Welcome to Cape Vincent, a charming community that has been transforming into a French village one weekend a year for nearly half a century along these sweeping shores where the St. Lawrence River meets Lake Ontario.
This quaint River town just west of Clayton known for its historic Tibbetts Point Lighthouse also happens to share an international ferry service with Wolfe Island along the western gateway to the Thousand Islands.
The celebrated lighthouse is a beacon for tourism but its annual French festival - this year marked its 42nd - grabs the limelight for visitors by transporting them two centuries back in time. Thousands of people flocked to the coastal town to take part in the two-day festival in July and catch a glimpse of its most famous almost son in French military regalia sporting riding boots, sideburns and the hat that says it all: Napoleon.
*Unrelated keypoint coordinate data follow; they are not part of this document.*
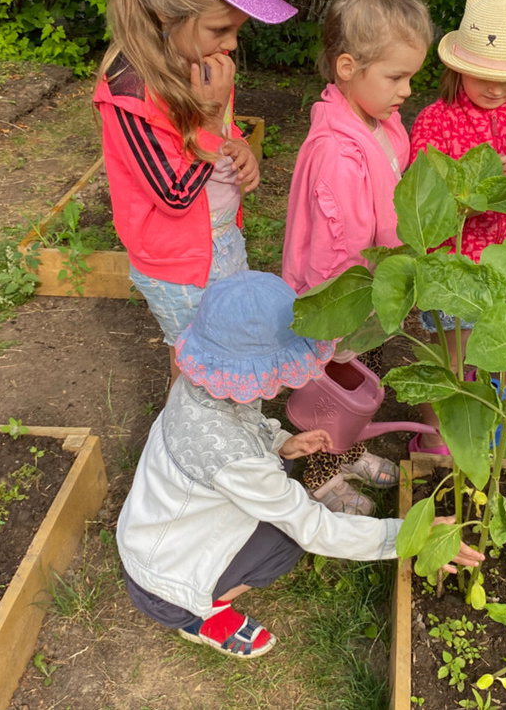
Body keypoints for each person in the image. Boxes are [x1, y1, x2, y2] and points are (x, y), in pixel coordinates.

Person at [117, 270, 483, 658]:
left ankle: (199, 590)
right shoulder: (233, 459)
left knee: (282, 483)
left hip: (149, 538)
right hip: (164, 585)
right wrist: (410, 537)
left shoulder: (198, 385)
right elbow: (315, 529)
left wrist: (281, 442)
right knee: (287, 537)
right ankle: (199, 613)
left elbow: (240, 425)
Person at [93, 0, 297, 388]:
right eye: (220, 29)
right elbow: (175, 193)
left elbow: (219, 136)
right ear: (168, 15)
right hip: (180, 266)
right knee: (198, 366)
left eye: (237, 30)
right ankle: (190, 448)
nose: (230, 45)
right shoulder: (129, 93)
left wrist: (238, 146)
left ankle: (225, 441)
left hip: (221, 241)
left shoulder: (196, 63)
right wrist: (207, 122)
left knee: (224, 348)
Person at [282, 0, 434, 513]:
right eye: (396, 77)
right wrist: (342, 321)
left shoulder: (380, 121)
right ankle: (322, 475)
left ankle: (351, 450)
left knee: (360, 379)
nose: (407, 90)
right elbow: (336, 250)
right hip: (341, 299)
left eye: (411, 76)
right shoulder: (338, 155)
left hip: (372, 291)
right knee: (334, 389)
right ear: (348, 67)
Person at [407, 0, 506, 453]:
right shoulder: (436, 121)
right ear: (457, 66)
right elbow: (426, 202)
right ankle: (441, 441)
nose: (496, 89)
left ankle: (491, 436)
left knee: (505, 354)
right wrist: (474, 197)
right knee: (453, 360)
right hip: (456, 266)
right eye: (483, 76)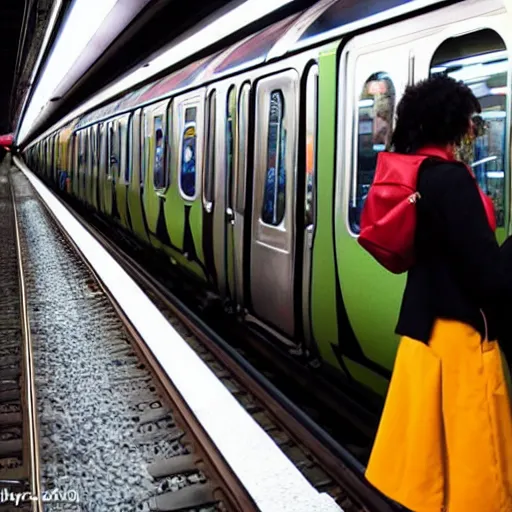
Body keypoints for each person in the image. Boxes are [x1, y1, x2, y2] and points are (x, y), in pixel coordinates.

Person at [364, 74, 512, 511]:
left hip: (424, 339)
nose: (472, 130)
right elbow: (489, 276)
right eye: (470, 121)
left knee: (432, 468)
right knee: (475, 471)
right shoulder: (453, 180)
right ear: (450, 123)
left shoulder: (419, 176)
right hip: (462, 343)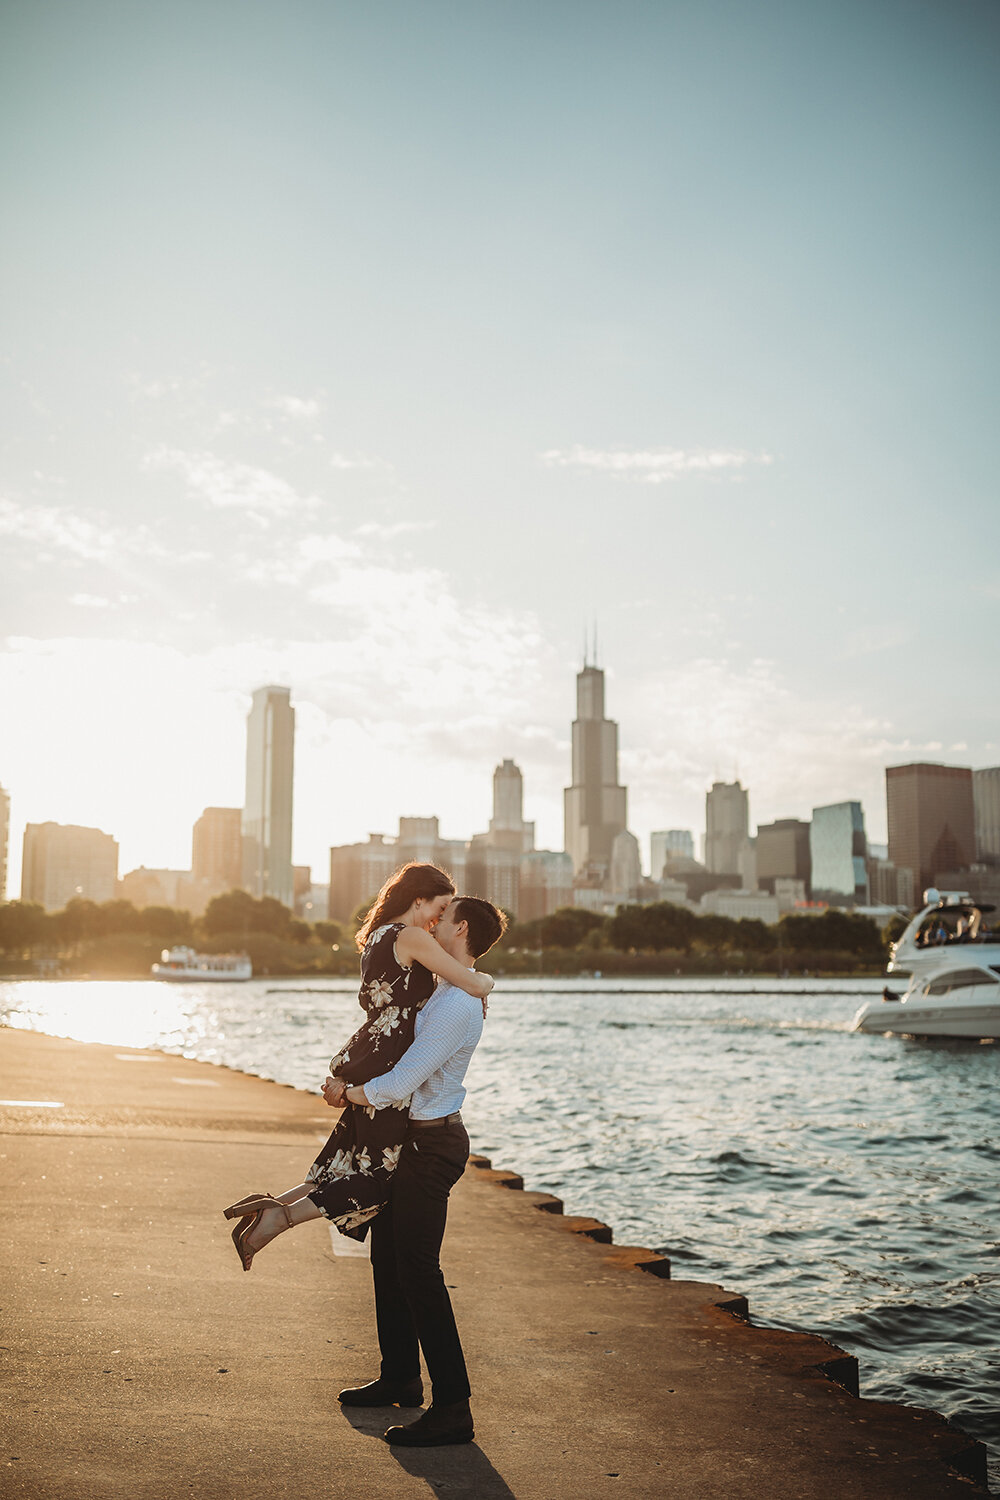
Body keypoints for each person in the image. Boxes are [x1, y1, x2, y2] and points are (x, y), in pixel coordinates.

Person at [222, 863, 493, 1269]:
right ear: (418, 900)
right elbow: (469, 982)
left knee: (346, 1159)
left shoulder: (379, 936)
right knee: (372, 1181)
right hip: (388, 1061)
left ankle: (274, 1204)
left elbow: (425, 992)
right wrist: (486, 986)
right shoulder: (413, 935)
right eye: (439, 906)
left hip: (371, 1052)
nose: (440, 916)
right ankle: (278, 1217)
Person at [331, 894, 507, 1448]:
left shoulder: (456, 1005)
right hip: (415, 1141)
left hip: (434, 1146)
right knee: (387, 1256)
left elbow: (400, 1081)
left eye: (442, 918)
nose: (432, 923)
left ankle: (453, 1407)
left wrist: (347, 1093)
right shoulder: (446, 989)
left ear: (460, 932)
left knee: (420, 1273)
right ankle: (400, 1376)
The 19th century French emperor was portrayed by Ronald D. "Doc" Jacobs, of Cape Vincent. He has been playing the part in the annual civic festivities since 1994, leading the parade astride a horse.
In the early 1800's, Napoleon said he wanted to move to Cape Vincent, but he never escaped exile in the South Atlantic. French along with German settlers emigrated to Cape Vincent in the early 1800s, many through the patronage of a man named James LeRay Chaumont, who moved from France to America in the 1700s and owned much of the area's land. He was also credited with bringing in a contingent of French nobility, including Count Francis Peter Real, once the chief of police under Napoleon.
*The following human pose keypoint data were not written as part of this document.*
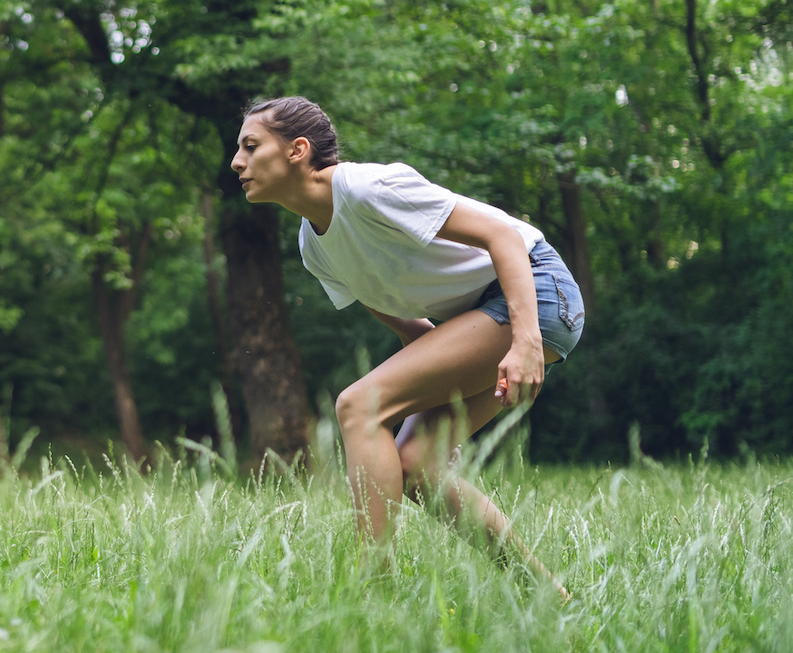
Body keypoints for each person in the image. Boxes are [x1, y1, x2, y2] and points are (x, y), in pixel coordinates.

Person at [230, 96, 580, 595]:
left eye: (250, 145)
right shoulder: (315, 247)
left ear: (297, 150)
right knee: (418, 466)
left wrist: (524, 343)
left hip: (539, 292)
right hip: (489, 315)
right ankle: (551, 597)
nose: (236, 162)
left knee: (360, 404)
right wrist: (463, 366)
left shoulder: (368, 188)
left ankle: (374, 594)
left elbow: (502, 233)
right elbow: (413, 334)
Count Real even built a home in Cape Vincent, noted for its unusual architecture as "the cup and saucer" house for its resemblance to the table ware. He built the house for none other than Napoleon in an attempt to rescue the exiled French emperor from the island of St. Helena. However, he never got the chance to make Cape Vincent home, dying in 1821. French exiles then received amnesty and a number moved back to France.
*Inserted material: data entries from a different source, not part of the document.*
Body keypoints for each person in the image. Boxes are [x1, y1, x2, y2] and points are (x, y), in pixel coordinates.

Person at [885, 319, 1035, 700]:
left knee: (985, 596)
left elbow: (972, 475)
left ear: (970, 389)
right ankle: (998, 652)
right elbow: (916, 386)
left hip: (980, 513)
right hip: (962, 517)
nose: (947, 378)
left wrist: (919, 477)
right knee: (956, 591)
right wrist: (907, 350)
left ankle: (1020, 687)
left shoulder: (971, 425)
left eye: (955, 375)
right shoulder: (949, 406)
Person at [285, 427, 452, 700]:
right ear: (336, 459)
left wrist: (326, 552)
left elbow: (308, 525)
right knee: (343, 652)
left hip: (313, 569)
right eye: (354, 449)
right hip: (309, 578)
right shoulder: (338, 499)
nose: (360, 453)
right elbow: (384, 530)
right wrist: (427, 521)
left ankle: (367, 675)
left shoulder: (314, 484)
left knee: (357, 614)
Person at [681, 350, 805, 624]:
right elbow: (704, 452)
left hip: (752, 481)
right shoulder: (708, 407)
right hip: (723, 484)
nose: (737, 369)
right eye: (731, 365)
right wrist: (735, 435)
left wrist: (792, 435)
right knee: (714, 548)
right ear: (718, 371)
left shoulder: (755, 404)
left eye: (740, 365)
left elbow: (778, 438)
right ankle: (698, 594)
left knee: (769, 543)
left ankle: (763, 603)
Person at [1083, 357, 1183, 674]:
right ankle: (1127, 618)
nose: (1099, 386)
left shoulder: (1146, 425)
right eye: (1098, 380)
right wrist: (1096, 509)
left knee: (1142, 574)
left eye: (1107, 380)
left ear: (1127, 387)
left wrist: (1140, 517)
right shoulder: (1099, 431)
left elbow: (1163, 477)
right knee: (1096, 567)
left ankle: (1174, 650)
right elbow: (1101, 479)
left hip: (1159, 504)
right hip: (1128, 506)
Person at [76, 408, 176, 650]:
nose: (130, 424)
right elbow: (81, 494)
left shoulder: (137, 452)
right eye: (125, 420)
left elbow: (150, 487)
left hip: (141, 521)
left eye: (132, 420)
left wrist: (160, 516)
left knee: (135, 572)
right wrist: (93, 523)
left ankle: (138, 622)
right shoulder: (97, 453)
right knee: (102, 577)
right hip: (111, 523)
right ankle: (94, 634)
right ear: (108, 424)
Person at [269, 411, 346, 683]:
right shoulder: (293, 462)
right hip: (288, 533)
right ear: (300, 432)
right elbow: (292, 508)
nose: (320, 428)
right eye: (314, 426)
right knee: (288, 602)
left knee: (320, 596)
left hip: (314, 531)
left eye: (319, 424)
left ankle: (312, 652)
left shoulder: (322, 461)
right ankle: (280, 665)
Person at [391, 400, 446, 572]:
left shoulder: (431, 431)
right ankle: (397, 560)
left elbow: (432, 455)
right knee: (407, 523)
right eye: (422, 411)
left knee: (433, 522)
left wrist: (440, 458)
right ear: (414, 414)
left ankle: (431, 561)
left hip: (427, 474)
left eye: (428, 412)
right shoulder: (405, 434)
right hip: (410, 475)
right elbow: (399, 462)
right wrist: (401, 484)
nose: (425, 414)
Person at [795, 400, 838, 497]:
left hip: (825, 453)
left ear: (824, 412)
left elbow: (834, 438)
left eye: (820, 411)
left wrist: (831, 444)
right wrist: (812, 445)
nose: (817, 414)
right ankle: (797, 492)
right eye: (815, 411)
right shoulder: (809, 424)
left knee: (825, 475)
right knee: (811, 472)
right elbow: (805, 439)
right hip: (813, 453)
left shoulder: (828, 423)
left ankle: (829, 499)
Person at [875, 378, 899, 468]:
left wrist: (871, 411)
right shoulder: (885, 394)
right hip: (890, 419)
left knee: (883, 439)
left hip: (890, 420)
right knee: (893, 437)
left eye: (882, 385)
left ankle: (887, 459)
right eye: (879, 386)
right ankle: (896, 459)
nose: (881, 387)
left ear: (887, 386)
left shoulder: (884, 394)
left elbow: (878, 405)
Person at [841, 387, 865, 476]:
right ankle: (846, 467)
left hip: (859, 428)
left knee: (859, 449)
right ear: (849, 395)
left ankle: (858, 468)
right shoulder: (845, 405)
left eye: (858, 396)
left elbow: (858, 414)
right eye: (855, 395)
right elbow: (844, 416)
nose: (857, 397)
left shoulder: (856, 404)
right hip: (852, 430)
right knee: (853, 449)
However, many remained and became lifelong residents of Cape Vincent including Louis Peugnet, a former officer in the Napoleonic army. And the unusual house here built for Napoleon burned down in 1867.
Cape Vincent embraces its French roots. The village is festooned with French, Canadian and American flags during the festival with a mass held in French at the Catholic church. The hamlet's Seattle's Best Coffee shop even has a 'Bienvenue' sign painted over its door to welcome visitors.
Annual firework celebrations are held over the waterfront to mark the occasion in the otherwise sleepy village with panoramic views proudly embraced by one homeowner with the words 'River Runs By' displayed over his front door and a porch overlooking the mighty St. Lawrence. Canada is always on the horizon with Wolfe Island visible from its shores and Horne's Ferry routinely pulling up to its docks.
Dignitaries wear berets and period costumes to honor the town's French ancestors during the festival in a celebration of its unique history. And Napoleon Bonaparte comes to life once a year here as a most unlikely visitor to the Thousand Islands in the place he might have called home, or most likely, 'maison.'
By Kim Lunman
Kim Lunman has been writing about the Thousand Islands since her return to her hometown of Brockville in 2008. In fact, we have published 30 of Kim’s articles in TI Life. At the beginning of May 2010, Kim's new company, Thousand Islands Ink, distributed 25,000 copies of Island Life, as an insert in eastern Ontario with distribution through the EMC papers and in New York though the Thousand Islands Sun. This summer she is gathering new material for next year’s magazine. This is one she graciously shared for our readers this year.